Las obras malditas

0

Bitácora Reporteril

Por: César Barrera Vázquez

Las obras que hoy colapsan la movilidad en Colima no son, en estricto sentido, el problema: son la consecuencia, pues durante el sexenio de Andrés Manuel López Obrador, Colima quedó fuera del mapa de las grandes inversiones en infraestructura.

En los pasados 6 años de la administración obradorista no hubo proyectos de fondo que atendieran su papel estratégico en la logística nacional, particularmente por la relevancia del puerto de Manzanillo. Se dejó pasar el tiempo. Se postergaron decisiones. Y hoy, esa omisión pasa factura.

Porque las obras que ahora se ejecutan en el gobierno de Claudia Sheinbaum eran ya impostergables y responden a una necesidad acumulada durante años de abandono. El problema es que llegan tarde y las molestias inherentes de éstas, las sufrimos hoy las y los ciudadanos.

Ahí está el caso de la carretera Colima–Manzanillo y del arco norte del Tercer Anillo Periférico. Obras necesarias, sí. Pero ejecutadas en condiciones de saturación, con flujos vehiculares al límite y sin rutas alternas suficientes. El resultado es evidente: congestionamientos permanentes, accidentes, pérdidas económicas y, lo más grave, vidas humanas.

Esa es la dimensión del problema. Se habla de molestias, pero el término es insuficiente. No se trata sólo de incomodidad o retrasos. Se trata de un costo social alto que incluye siniestros viales y afectaciones directas a la actividad productiva. Y todo ello pudo haberse evitado —o al menos mitigado— con una planeación oportuna.

Pero no la hubo: el gobierno de López Obrador optó por concentrar recursos en proyectos emblemáticos: el Tren Maya, el Aeropuerto Internacional Felipe Ángeles (AIFA) y la refinería de Dos Bocas. Obras que a la postre han demostrado ser un fracaso. Y mientras se invertía en esos megaproyectos, se dejó de lado infraestructura clave para la conectividad y el desarrollo regional.

Hoy vemos las consecuencias. Porque cuando no se planea a tiempo, se construye bajo presión. Y cuando se construye bajo presión, los márgenes de error se reducen y los riesgos aumentan. Eso es lo que está ocurriendo en Colima: obras necesarias ejecutadas en el peor momento posible.

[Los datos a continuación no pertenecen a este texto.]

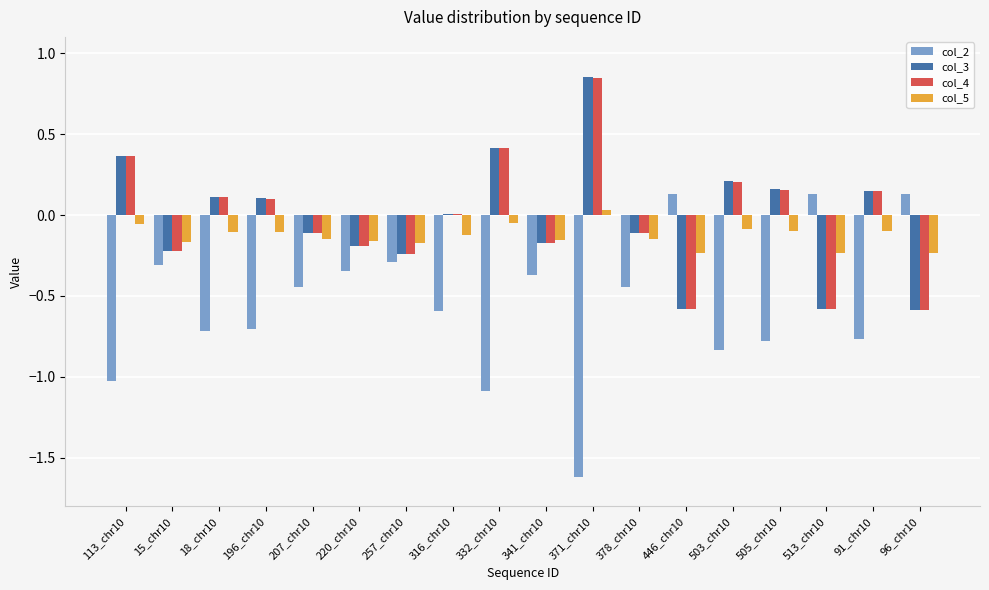

Between 113_chr10 and 220_chr10, which series saw the biggest shift?

col_2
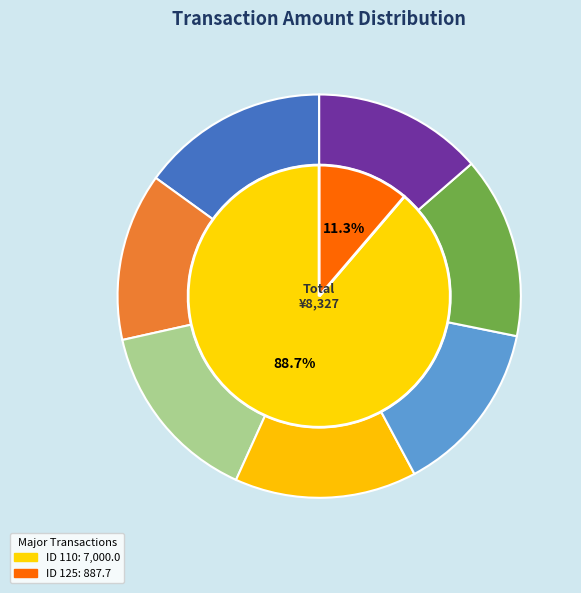

To the nearest percent, what portion does ID 137 represent?

1%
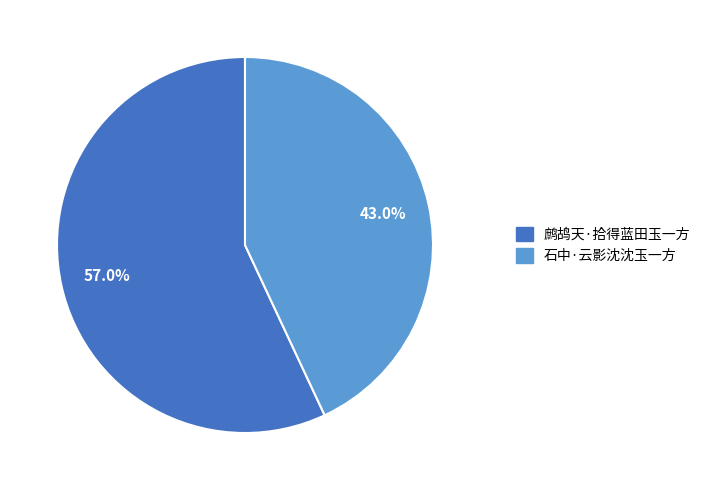

Is there a majority slice in this chart?

Yes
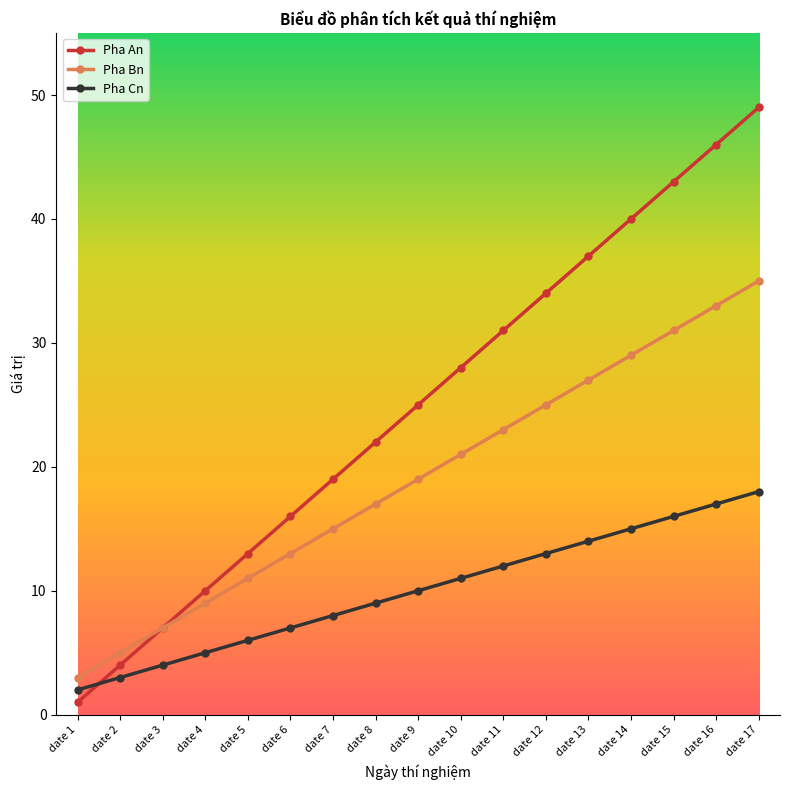

The value of Pha An at date 14 is 40. True or false?

True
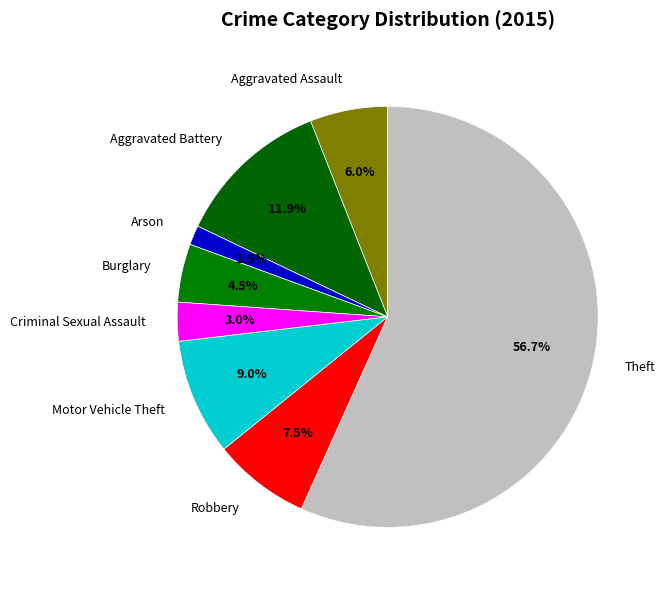

How many slices are in this pie chart?

8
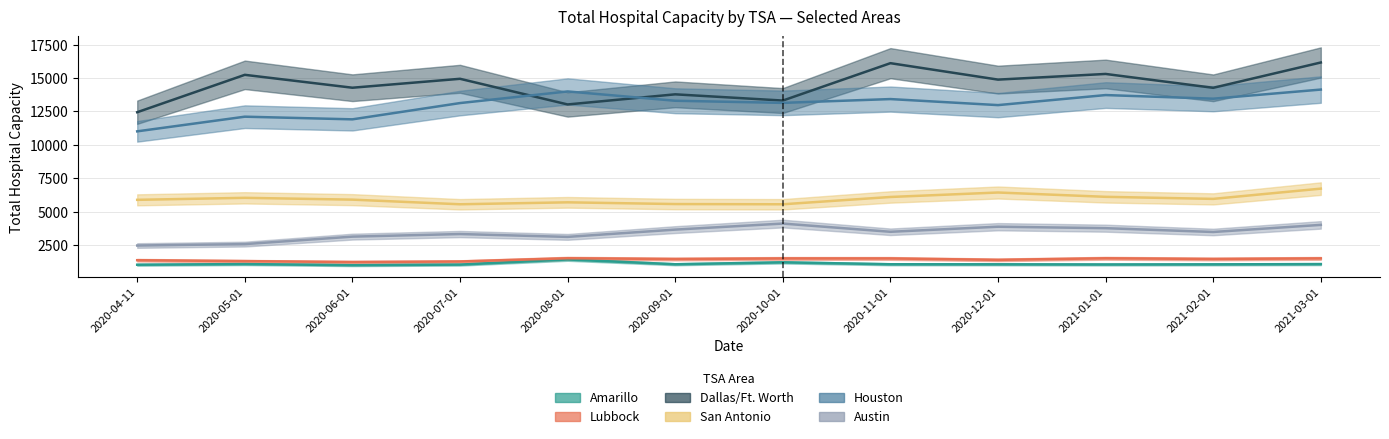

How many values in the Houston series exceed 13300?

5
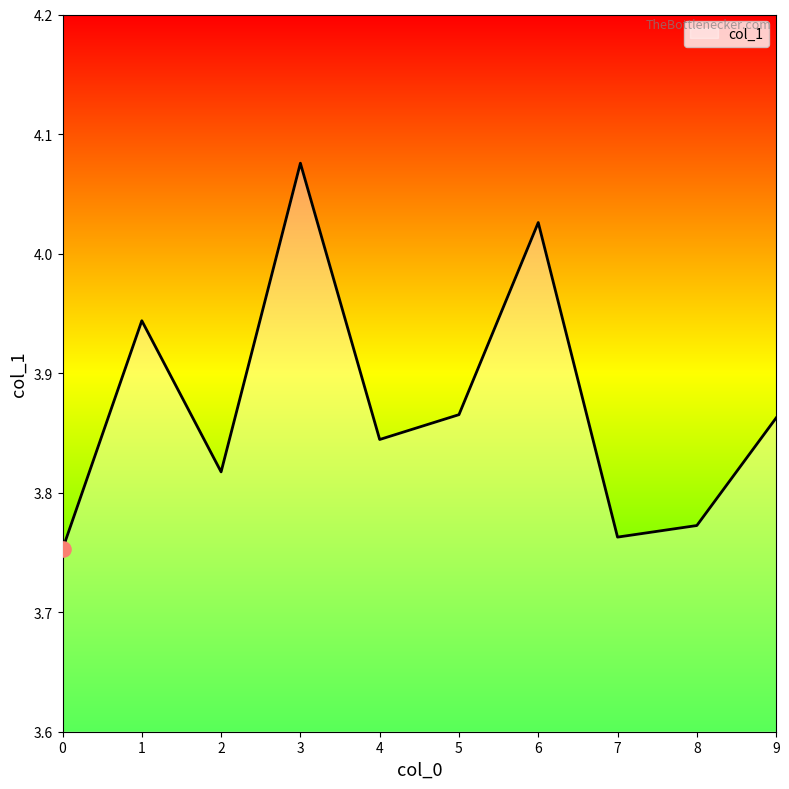

Which has a higher value, 6 or 8?

6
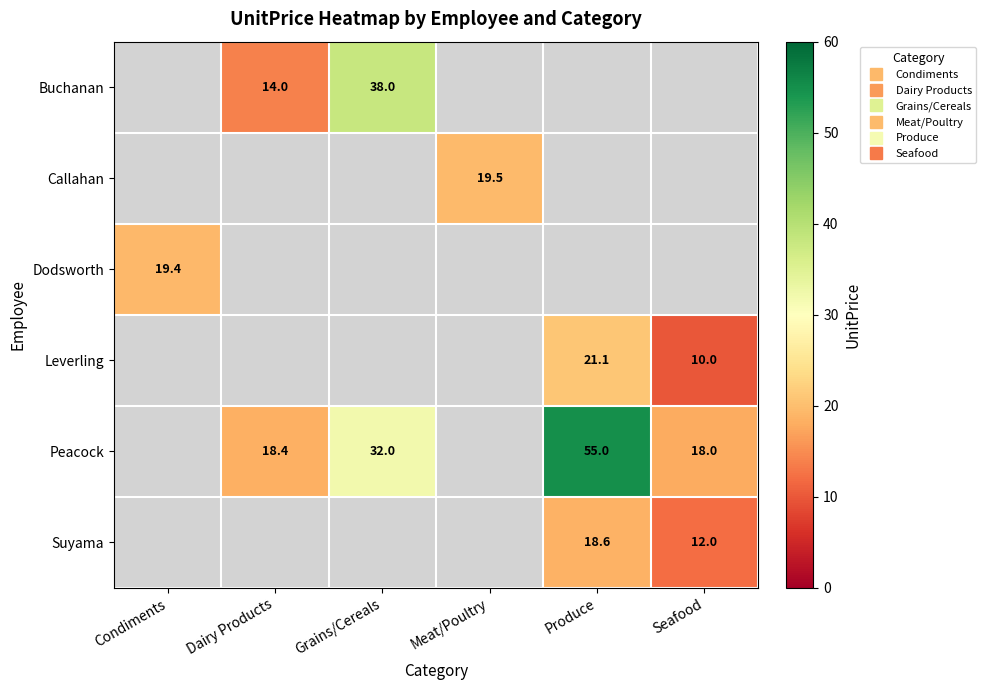

What is the sum of the Peacock values at Grains/Cereals and Seafood?

50.0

No es una crítica a la construcción en sí misma. Es una crítica a la falta de visión previa. Ahora bien, el gobierno actual tiene el reto de corregir el rumbo, pero también de asumir que la ejecución de estas obras debe ir acompañada de medidas adicionales: gestión del tráfico, señalización adecuada, rutas alternas funcionales y, sobre todo, información clara a la ciudadanía. Porque no basta con construir; hay que hacerlo bien.

De lo contrario, las obras dejan de ser solución y se convierten en problema. Y así nacen las “obras malditas”: aquellas que, siendo necesarias, terminan generando rechazo social por la forma en que se ejecutan.

 Dos puntos

Desde el pasado 13 de abril, el titular de la SICyT, Jesús Esteva Medina, anunció que entraría en operación el paso superior vehicular del Tercer Anillo Periférico. Sin embargo, a pesar de que ya existen condiciones para su uso —como lo han constatado automovilistas que incluso han retirado los obstáculos colocados—, la autoridad ha decidido mantenerlo cerrado sin explicación clara.

El resultado es absurdo: embotellamientos de más de 30 minutos, saturación vial innecesaria y un enojo social plenamente justificado. Porque no sólo se trata de la falta de planeación en la ejecución de la obra, sino ahora también de decisiones administrativas que agravan el problema.

Si la obra ya está en condiciones de operar, ¿por qué no abrirla? Y si no lo está, ¿por qué se anunció lo contrario? Esa falta de claridad es, precisamente, lo que termina por convertir una solución en un problema.

*Las opiniones expresadas en este texto de opinión, son responsabilidad exclusiva del autor y no son atribuibles a CN COLIMANOTICIAS.